# Holt Farm Primary School, Halesowen, March 2014



## TranKmasT (Mar 30, 2014)

Big thanks to *Dinosaur* for pointing this out to me. Couldn't find any history on the place, just that it was closed in 2006 and local residents want knocked down. Shame I didn't find out about it a few years earlier. 




> Halesowen North Labour candidate Hilary Bills said the Holt Road building was an eyesore for residents and had become a haven for anti-social behaviour including drug taking.
> 
> She said community groups were “crying out” facilities, yet organisations like the Asian Elders had been refused permission to use the former school, which closed in 2006.






> Mrs Bills, a former teacher at the school, said it was “very sad” to see it boarded up and the playground overgrown with weeds.
> 
> She added that yobs had kicked in the doors to a block of about eight garages in Stewart Road and were also using them for drug taking and drinking.
> 
> Councillor Tim Wright, cabinet member for human resources, law and governance, remained tight-lipped on the future of the school site, saying only that informal discussions were ongoing with developers concerning the school site, “as part of wider, commercially sensitive issues,” but it will not be placed on the market at this stage.

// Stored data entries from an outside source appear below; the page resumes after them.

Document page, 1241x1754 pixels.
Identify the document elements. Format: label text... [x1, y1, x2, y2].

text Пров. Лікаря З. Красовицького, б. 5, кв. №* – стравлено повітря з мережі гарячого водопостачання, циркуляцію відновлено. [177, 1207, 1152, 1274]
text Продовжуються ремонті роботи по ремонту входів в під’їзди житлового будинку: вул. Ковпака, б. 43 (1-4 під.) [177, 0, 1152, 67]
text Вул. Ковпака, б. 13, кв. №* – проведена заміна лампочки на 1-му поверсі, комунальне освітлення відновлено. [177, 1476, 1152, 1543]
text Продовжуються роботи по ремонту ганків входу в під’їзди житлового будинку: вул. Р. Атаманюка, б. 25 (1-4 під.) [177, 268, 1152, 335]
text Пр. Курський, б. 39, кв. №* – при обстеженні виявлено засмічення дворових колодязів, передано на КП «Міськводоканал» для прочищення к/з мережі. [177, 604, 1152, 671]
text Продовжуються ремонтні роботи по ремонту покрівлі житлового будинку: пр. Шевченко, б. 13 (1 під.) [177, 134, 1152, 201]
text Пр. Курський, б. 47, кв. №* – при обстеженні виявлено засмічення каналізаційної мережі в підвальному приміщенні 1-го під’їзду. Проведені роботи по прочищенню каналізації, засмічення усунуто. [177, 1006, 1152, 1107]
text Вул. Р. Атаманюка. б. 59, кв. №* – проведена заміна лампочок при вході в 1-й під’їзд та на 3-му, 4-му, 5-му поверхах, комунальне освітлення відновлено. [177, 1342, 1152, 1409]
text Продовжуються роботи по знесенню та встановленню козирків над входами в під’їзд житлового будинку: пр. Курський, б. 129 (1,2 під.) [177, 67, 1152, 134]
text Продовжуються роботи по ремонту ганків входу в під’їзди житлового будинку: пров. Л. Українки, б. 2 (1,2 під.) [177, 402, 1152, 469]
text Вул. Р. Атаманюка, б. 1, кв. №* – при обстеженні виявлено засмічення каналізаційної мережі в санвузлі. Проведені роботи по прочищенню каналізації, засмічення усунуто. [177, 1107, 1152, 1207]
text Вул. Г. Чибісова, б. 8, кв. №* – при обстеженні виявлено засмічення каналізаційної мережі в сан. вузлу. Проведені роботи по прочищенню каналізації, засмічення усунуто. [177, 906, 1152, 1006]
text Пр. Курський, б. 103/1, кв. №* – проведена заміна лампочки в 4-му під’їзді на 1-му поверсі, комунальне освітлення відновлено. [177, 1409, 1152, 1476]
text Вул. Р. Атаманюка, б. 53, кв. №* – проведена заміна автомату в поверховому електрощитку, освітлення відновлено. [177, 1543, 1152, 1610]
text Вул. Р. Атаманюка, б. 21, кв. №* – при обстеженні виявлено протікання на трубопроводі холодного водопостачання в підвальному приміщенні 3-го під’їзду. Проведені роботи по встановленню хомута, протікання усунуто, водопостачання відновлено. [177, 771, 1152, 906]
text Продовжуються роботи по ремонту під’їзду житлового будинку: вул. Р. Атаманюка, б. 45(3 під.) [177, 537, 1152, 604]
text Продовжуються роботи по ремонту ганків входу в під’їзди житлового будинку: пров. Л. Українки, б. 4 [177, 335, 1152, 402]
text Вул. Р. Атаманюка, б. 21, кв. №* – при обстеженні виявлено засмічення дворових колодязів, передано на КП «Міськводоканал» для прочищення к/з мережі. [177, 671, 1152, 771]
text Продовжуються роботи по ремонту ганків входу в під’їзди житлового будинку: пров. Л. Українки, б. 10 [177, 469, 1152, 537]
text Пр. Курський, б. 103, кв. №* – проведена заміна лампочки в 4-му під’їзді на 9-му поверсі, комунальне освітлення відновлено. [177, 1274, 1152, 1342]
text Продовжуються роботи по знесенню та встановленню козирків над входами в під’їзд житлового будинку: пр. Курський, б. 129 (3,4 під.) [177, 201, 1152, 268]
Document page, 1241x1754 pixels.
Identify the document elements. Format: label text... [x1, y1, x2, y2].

*Call for action over Halesowen eyesores (From Halesowen News)​*



*Anyway, for all you peely paint fetichists out there........​*



Couldn't get a decent shot of the frontage as guarded by a massive unkept hedge and heras fencing. A shot from the back.










































































​


----------



## perjury saint (Mar 30, 2014)

*Plenty Peelage... NICE!! *


----------



## flyboys90 (Mar 31, 2014)

Nice find thanks for sharing.


----------



## UrbanX (Mar 31, 2014)

Corr! Right up my street  
Looks a nice explore, and great pics as usual!


----------



## scottishbob (Mar 31, 2014)

Great peeling right there. 

And isn't that a particularly nice expressive range of graffiti (grr to local scrotes)


----------



## chazman (Apr 1, 2014)

well done. i bet sophie wouldnt like to see it now though.


----------



## TranKmasT (Apr 1, 2014)

Thanks for the comments.



scottishbob said:


> .......And isn't that a particularly nice expressive range of graffiti (grr to local scrotes)



I still find it hard to stifle a snigger when you see big comedy cock and balls.


----------



## callytx (Apr 20, 2014)

Nice shots!


----------



## Caine33 (Apr 20, 2014)

Mmmm peely paint. Nice work


----------